-- Given records --
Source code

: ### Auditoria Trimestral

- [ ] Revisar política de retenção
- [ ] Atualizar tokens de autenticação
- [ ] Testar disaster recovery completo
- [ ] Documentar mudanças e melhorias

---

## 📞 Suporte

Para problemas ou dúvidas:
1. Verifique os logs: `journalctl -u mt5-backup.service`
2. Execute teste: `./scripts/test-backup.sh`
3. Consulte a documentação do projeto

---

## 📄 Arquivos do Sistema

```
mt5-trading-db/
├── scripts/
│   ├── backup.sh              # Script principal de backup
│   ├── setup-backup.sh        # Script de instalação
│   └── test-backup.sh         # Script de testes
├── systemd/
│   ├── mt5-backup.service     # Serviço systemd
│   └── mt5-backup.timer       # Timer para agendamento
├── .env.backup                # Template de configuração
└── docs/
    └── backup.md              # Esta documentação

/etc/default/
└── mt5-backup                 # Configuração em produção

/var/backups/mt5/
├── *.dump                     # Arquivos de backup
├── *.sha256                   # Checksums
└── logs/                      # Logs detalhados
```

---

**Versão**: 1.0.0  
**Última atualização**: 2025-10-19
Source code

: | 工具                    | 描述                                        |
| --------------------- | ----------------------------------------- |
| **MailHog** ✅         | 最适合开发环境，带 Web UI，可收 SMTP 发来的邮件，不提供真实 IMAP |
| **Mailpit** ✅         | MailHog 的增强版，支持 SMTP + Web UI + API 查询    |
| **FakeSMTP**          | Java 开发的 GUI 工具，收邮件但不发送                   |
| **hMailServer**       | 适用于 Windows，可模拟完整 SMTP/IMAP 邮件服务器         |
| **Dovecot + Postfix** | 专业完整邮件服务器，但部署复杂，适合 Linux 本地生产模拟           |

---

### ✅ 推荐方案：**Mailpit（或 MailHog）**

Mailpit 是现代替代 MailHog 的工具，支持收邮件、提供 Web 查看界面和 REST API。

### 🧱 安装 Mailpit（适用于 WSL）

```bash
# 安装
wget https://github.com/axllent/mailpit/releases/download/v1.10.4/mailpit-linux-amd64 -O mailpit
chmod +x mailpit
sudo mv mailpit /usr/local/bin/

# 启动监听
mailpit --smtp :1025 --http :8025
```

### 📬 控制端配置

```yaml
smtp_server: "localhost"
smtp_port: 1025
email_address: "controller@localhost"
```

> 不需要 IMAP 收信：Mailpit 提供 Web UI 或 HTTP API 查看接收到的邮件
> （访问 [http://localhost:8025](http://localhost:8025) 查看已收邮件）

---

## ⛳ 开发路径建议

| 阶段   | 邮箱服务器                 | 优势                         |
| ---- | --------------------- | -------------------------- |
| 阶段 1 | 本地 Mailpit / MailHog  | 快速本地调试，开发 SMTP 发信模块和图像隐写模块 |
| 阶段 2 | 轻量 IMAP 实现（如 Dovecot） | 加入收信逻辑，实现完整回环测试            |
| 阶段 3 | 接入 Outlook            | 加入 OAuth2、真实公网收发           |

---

-- Brief --
The data above must be restated word for word.

-- Reply to the exercise --
Source code

: ### Auditoria Trimestral

- [ ] Revisar política de retenção
- [ ] Atualizar tokens de autenticação
- [ ] Testar disaster recovery completo
- [ ] Documentar mudanças e melhorias

---

## 📞 Suporte

Para problemas ou dúvidas:
1. Verifique os logs: `journalctl -u mt5-backup.service`
2. Execute teste: `./scripts/test-backup.sh`
3. Consulte a documentação do projeto

---

## 📄 Arquivos do Sistema

```
mt5-trading-db/
├── scripts/
│   ├── backup.sh              # Script principal de backup
│   ├── setup-backup.sh        # Script de instalação
│   └── test-backup.sh         # Script de testes
├── systemd/
│   ├── mt5-backup.service     # Serviço systemd
│   └── mt5-backup.timer       # Timer para agendamento
├── .env.backup                # Template de configuração
└── docs/
    └── backup.md              # Esta documentação

/etc/default/
└── mt5-backup                 # Configuração em produção

/var/backups/mt5/
├── *.dump                     # Arquivos de backup
├── *.sha256                   # Checksums
└── logs/                      # Logs detalhados
```

---

**Versão**: 1.0.0  
**Última atualização**: 2025-10-19
Source code

: | 工具                    | 描述                                        |
| --------------------- | ----------------------------------------- |
| **MailHog** ✅         | 最适合开发环境，带 Web UI，可收 SMTP 发来的邮件，不提供真实 IMAP |
| **Mailpit** ✅         | MailHog 的增强版，支持 SMTP + Web UI + API 查询    |
| **FakeSMTP**          | Java 开发的 GUI 工具，收邮件但不发送                   |
| **hMailServer**       | 适用于 Windows，可模拟完整 SMTP/IMAP 邮件服务器         |
| **Dovecot + Postfix** | 专业完整邮件服务器，但部署复杂，适合 Linux 本地生产模拟           |

---

### ✅ 推荐方案：**Mailpit（或 MailHog）**

Mailpit 是现代替代 MailHog 的工具，支持收邮件、提供 Web 查看界面和 REST API。

### 🧱 安装 Mailpit（适用于 WSL）

```bash
# 安装
wget https://github.com/axllent/mailpit/releases/download/v1.10.4/mailpit-linux-amd64 -O mailpit
chmod +x mailpit
sudo mv mailpit /usr/local/bin/

# 启动监听
mailpit --smtp :1025 --http :8025
```

### 📬 控制端配置

```yaml
smtp_server: "localhost"
smtp_port: 1025
email_address: "controller@localhost"
```

> 不需要 IMAP 收信：Mailpit 提供 Web UI 或 HTTP API 查看接收到的邮件
> （访问 [http://localhost:8025](http://localhost:8025) 查看已收邮件）

---

## ⛳ 开发路径建议

| 阶段   | 邮箱服务器                 | 优势                         |
| ---- | --------------------- | -------------------------- |
| 阶段 1 | 本地 Mailpit / MailHog  | 快速本地调试，开发 SMTP 发信模块和图像隐写模块 |
| 阶段 2 | 轻量 IMAP 实现（如 Dovecot） | 加入收信逻辑，实现完整回环测试            |
| 阶段 3 | 接入 Outlook            | 加入 OAuth2、真实公网收发           |

---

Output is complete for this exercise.